Médium large, ICI Première.
Audio fil du mardi 29 mai 2018

Entrevue avec l'ex-patineuse de vitesse Marianne St-Gelais

Marianne St-Gelais, patineuse retraitée en quête d’une mission

Publié le 29 mai 2018
Marianne St-Gelais au micro de Catherine Perrin.
Marianne St-GelaisPHOTO : Radio-Canada / Olivier Lalande

Une carrière dans les médias? Un retour aux études? Un poste d'entraîneuse? Pour la patineuse de vitesse, qui a pris sa retraite en mars après des Jeux olympiques de Pyeongchang plutôt décevants, toutes ces options d'avenir sont possibles. Elle prend un temps d'arrêt pour réfléchir à ce qu'elle veut vraiment faire, mais sait que ce sera un défi dans lequel elle devra être bien entourée. Marianne St-Gelais parle à Catherine Perrin des moments déterminants de sa carrière : ses saisons 2015 à 2017, ses changements d'entraîneurs ainsi que sa rupture avec le patineur Charles Hamelin.

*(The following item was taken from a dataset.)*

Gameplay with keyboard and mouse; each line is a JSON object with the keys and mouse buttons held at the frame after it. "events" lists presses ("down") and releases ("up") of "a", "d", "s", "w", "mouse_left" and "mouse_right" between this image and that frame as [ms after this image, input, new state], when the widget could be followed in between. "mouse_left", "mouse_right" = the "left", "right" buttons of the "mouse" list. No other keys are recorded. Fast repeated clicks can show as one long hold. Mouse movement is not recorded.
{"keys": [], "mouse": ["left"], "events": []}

« Pour l’instant, pas grand-chose me tente, avoue l’ancienne athlète professionnelle. C’est sûr que ça fait un peu bizarre à dire. J’ai envie de vraiment vivre et de prendre le temps. J’ai l’impression que si je trouve quelque chose et que je sais que ce sera une passion comme le sport […], clairement, je vais le faire. Il n’y aura pas de limite, ça, je le sais. »

L’évolution d’une athlète

Interrogée sur les moments les plus mémorables de sa carrière, elle ne répond pas en parlant de ses médailles. « La performance, ce n’est pas juste les résultats qu’on va chercher, dit-elle. Plusieurs facteurs font en sorte qu’un athlète est prêt [à performer]. Il y a des facteurs qu’on ne peut pas contrôler, mais ce qu’on peut contrôler, c’est ça qui nous rend fier. Je dirais que les saisons 2015 à 2017 ont été pour moi les meilleures. Mes résultats ont parlé, oui, mais [c’est parce que] j’étais devenue une athlète complètement différente. À Vancouver, j’étais un bébé, je ne connaissais rien de la game. Ce que j’ai donné sur la glace, c’était Marianne, mais c’était une Marianne qui n’avait pas conscience de tout ce que le sport apporte et de ce que le sport est vraiment. C’était une Marianne naïve qui plongeait dans un monde beaucoup trop grand pour elle, mais au bout du compte, ça a fonctionné. »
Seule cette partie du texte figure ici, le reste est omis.